A current limitation of the reported results includes a lack of baseline and treatment-emergent variant analyses that could facilitate a further understanding of the specific efficacy of low-dose BAM + ETE treatment. Also, the study was conducted when the original Wuhan strain and the subsequent Alpha variant were predominant, so the outcome from this study would not be generalizable in other patient populations with different strains of COVID-19.

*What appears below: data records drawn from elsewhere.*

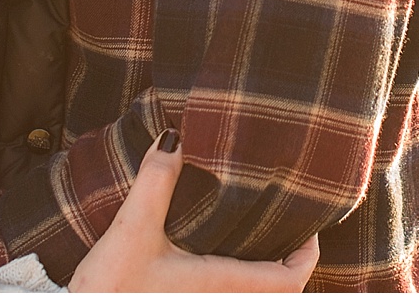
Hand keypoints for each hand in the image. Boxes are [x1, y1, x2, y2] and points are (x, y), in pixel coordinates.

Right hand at [68, 132, 319, 291]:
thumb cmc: (107, 288)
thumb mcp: (132, 227)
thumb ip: (156, 180)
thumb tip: (175, 137)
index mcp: (220, 284)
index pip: (289, 281)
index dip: (308, 255)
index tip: (311, 227)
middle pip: (279, 292)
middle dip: (289, 262)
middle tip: (288, 225)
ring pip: (252, 295)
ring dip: (263, 273)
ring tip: (257, 235)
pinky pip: (228, 295)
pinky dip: (238, 281)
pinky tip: (216, 255)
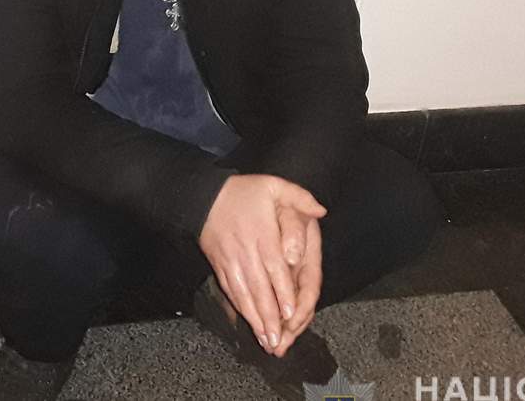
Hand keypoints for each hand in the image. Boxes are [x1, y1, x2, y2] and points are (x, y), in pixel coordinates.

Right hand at [198, 173, 326, 355]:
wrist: (203, 196)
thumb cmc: (242, 191)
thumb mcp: (273, 185)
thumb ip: (299, 197)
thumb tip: (320, 211)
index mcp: (262, 234)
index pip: (273, 266)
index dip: (281, 291)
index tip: (289, 312)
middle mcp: (246, 251)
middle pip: (259, 287)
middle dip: (269, 315)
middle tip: (278, 339)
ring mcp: (231, 261)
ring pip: (244, 294)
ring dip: (255, 319)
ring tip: (266, 340)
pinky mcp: (221, 266)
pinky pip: (232, 291)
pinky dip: (240, 309)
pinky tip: (249, 323)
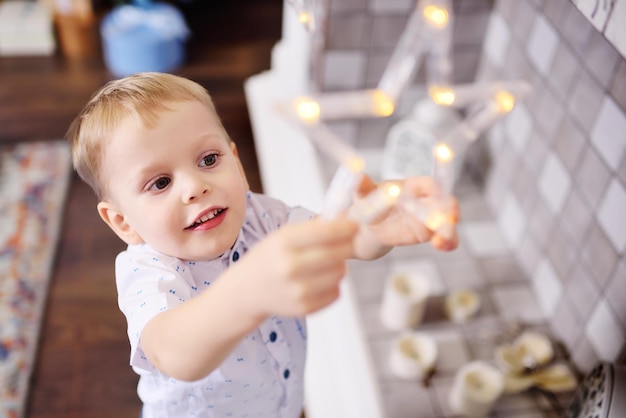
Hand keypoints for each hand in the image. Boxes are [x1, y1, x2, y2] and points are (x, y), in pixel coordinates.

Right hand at [237, 218, 357, 318]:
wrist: (248, 290)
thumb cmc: (270, 258)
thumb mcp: (283, 236)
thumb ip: (314, 228)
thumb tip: (346, 221)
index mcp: (284, 242)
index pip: (326, 232)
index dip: (346, 228)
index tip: (355, 226)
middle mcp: (290, 266)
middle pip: (338, 254)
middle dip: (349, 246)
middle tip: (350, 242)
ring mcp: (298, 290)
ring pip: (340, 273)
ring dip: (340, 266)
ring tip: (327, 263)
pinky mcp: (305, 308)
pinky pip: (336, 292)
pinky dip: (333, 284)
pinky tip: (319, 280)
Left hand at [355, 176, 458, 251]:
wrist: (368, 225)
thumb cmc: (368, 203)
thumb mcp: (363, 194)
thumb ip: (362, 185)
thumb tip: (358, 176)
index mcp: (413, 185)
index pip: (430, 185)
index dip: (437, 190)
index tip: (438, 197)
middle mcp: (425, 199)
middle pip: (444, 203)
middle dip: (448, 212)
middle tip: (449, 221)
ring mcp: (429, 217)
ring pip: (447, 222)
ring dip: (449, 231)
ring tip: (442, 241)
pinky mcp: (428, 233)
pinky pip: (443, 237)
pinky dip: (447, 242)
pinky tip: (442, 246)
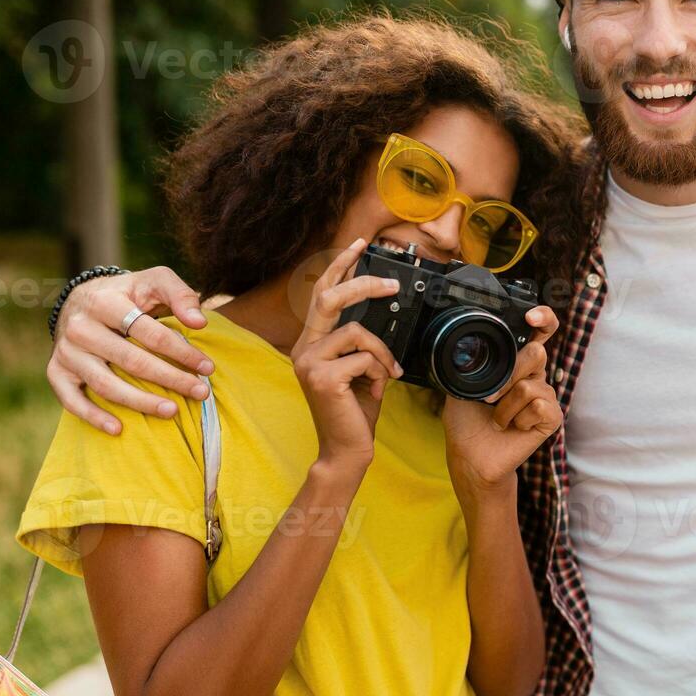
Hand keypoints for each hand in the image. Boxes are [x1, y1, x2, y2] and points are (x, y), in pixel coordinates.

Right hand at [49, 267, 215, 434]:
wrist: (83, 300)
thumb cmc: (130, 294)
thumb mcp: (155, 281)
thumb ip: (181, 296)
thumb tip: (200, 323)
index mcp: (106, 302)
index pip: (150, 333)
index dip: (182, 352)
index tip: (208, 368)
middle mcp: (81, 328)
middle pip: (131, 360)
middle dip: (170, 378)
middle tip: (201, 392)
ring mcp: (66, 352)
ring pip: (105, 384)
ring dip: (140, 402)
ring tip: (172, 411)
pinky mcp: (56, 371)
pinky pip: (71, 399)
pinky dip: (93, 416)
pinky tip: (118, 429)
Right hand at [290, 238, 403, 473]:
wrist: (346, 451)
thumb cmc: (354, 411)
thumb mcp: (359, 370)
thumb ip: (360, 344)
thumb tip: (382, 312)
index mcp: (311, 343)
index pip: (322, 294)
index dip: (340, 266)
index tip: (359, 244)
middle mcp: (304, 348)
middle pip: (330, 298)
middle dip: (363, 284)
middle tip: (391, 283)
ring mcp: (308, 362)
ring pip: (358, 333)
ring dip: (381, 354)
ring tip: (384, 376)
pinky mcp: (321, 377)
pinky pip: (364, 358)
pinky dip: (379, 372)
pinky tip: (375, 390)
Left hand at [443, 305, 562, 499]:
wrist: (470, 455)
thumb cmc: (467, 420)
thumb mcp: (460, 383)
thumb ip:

Placebo patients from a previous phase 3, Blaze-1 study were included with placebo patients within this study during analysis of clinical outcomes (Fig. 3). Although placebo groups were enrolled within a few weeks of each other, the non-concurrent enrollment and infusion dates are a limitation of the study. Additional patients who received placebo, were added based on statistical and ethical considerations, such that studies were supported with higher power for statistical measures of low-frequency clinical outcomes (i.e., COVID-19-related deterioration and death) and more patients received the beneficial active treatment.

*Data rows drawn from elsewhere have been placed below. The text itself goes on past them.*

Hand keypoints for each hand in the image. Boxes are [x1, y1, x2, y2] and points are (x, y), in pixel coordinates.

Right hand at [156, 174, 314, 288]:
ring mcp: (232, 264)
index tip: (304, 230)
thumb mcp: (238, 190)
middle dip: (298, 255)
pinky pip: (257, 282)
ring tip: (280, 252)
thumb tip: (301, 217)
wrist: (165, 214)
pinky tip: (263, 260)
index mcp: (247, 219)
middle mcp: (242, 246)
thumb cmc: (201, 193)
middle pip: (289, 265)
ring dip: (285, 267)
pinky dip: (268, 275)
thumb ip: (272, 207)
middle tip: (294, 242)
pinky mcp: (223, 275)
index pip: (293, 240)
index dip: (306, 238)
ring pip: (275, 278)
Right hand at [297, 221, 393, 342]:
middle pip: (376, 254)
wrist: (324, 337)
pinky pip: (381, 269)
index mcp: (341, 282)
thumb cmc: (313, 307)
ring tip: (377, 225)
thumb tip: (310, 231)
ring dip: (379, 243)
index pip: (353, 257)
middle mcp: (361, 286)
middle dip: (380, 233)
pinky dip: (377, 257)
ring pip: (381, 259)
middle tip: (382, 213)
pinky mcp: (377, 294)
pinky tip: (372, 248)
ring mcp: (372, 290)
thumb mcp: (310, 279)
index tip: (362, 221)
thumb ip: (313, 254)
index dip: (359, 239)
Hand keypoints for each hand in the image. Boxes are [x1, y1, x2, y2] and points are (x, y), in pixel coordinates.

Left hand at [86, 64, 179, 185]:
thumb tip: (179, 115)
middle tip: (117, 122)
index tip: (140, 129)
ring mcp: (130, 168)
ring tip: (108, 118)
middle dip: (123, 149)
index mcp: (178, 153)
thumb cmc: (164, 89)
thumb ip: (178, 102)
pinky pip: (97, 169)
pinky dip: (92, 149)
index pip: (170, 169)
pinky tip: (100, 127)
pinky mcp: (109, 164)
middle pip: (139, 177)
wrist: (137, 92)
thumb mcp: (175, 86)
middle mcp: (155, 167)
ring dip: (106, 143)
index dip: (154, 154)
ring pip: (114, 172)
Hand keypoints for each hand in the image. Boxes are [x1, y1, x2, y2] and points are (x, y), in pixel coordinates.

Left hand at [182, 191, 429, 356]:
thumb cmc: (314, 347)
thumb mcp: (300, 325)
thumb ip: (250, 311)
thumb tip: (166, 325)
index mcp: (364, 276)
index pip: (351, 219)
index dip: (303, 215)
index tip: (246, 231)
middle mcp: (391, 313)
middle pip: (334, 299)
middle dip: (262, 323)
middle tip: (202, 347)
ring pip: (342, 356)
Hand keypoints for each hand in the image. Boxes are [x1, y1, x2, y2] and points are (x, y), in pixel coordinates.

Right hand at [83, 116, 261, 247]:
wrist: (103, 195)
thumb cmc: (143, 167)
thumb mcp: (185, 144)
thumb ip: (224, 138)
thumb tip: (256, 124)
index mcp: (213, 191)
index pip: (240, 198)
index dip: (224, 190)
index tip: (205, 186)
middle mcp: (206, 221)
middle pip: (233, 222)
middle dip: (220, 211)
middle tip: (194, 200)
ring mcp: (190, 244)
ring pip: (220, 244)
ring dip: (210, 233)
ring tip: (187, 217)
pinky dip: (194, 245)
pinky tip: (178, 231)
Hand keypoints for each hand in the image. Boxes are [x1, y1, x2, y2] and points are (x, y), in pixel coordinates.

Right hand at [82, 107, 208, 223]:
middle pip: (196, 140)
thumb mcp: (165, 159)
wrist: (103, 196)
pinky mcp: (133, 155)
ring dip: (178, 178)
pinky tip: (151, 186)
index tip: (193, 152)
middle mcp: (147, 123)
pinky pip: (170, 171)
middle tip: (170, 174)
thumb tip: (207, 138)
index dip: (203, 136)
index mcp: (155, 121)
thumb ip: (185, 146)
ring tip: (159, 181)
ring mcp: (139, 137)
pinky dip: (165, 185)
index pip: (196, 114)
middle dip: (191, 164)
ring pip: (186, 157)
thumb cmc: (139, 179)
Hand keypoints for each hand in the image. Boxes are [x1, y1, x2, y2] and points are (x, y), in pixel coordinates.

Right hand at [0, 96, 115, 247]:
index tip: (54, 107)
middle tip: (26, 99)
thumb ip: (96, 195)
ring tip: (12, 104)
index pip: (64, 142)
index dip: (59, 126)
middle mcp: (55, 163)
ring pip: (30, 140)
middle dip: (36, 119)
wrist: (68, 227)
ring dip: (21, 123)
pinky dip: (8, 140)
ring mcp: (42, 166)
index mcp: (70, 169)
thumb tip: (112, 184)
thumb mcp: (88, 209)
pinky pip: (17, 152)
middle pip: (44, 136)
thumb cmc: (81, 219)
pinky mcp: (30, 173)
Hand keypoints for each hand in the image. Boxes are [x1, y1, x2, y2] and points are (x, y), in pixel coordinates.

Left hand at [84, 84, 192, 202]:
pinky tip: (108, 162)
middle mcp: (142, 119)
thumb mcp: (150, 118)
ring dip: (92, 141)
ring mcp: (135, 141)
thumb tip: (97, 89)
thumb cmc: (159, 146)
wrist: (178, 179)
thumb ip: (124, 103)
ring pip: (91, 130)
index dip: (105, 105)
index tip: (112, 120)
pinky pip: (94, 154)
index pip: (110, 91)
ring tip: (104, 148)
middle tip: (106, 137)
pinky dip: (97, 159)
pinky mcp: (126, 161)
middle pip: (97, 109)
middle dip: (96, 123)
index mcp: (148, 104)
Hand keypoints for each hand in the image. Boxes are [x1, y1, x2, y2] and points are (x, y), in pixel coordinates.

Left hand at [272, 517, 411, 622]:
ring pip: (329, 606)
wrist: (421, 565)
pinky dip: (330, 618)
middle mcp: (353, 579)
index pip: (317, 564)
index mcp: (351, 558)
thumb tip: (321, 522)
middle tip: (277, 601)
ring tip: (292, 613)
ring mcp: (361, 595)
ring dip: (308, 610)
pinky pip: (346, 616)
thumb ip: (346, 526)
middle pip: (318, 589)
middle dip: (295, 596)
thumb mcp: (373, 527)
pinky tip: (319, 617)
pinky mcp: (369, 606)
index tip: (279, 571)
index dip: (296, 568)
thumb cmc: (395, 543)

Overall, the efficacy and safety profiles of low-dose BAM + ETE at either standard or accelerated infusion rates were similar to those observed with the previously published and/or authorized doses of 700/1400 mg BAM + ETE and 2800/2800 mg BAM + ETE. Although efficacy results indicate the potential to lower the authorized BAM + ETE dose further below 700/1400, the time period during which the low-dose arms (January 20, 2021 to June 16, 2021) and rapid IV push arms of BLAZE-1 (March 11, 2021 to July 2, 2021) enrolled prevents a clear understanding of the impact of low-dose BAM + ETE on the dynamic variant distribution of COVID-19. The mounting concern of variant emergence and the unpredictability of the variant landscape thus prevented modifications to the authorized dose at 700/1400 BAM + ETE based on low-dose efficacy results.

Conclusions

This study demonstrated that treatment with BAM + ETE resulted in a significantly lower proportion of patients with PHVL compared to placebo-treated patients. Also, PHVL incidence was significantly lower and a significantly greater reduction in viral load was observed in the BAM + ETE group compared to placebo. Furthermore, COVID-19-related deterioration including hospitalization and death was overall lower in the BAM + ETE group indicating that the safety and efficacy of low-dose BAM + ETE was similar to the previously authorized high dose of BAM + ETE.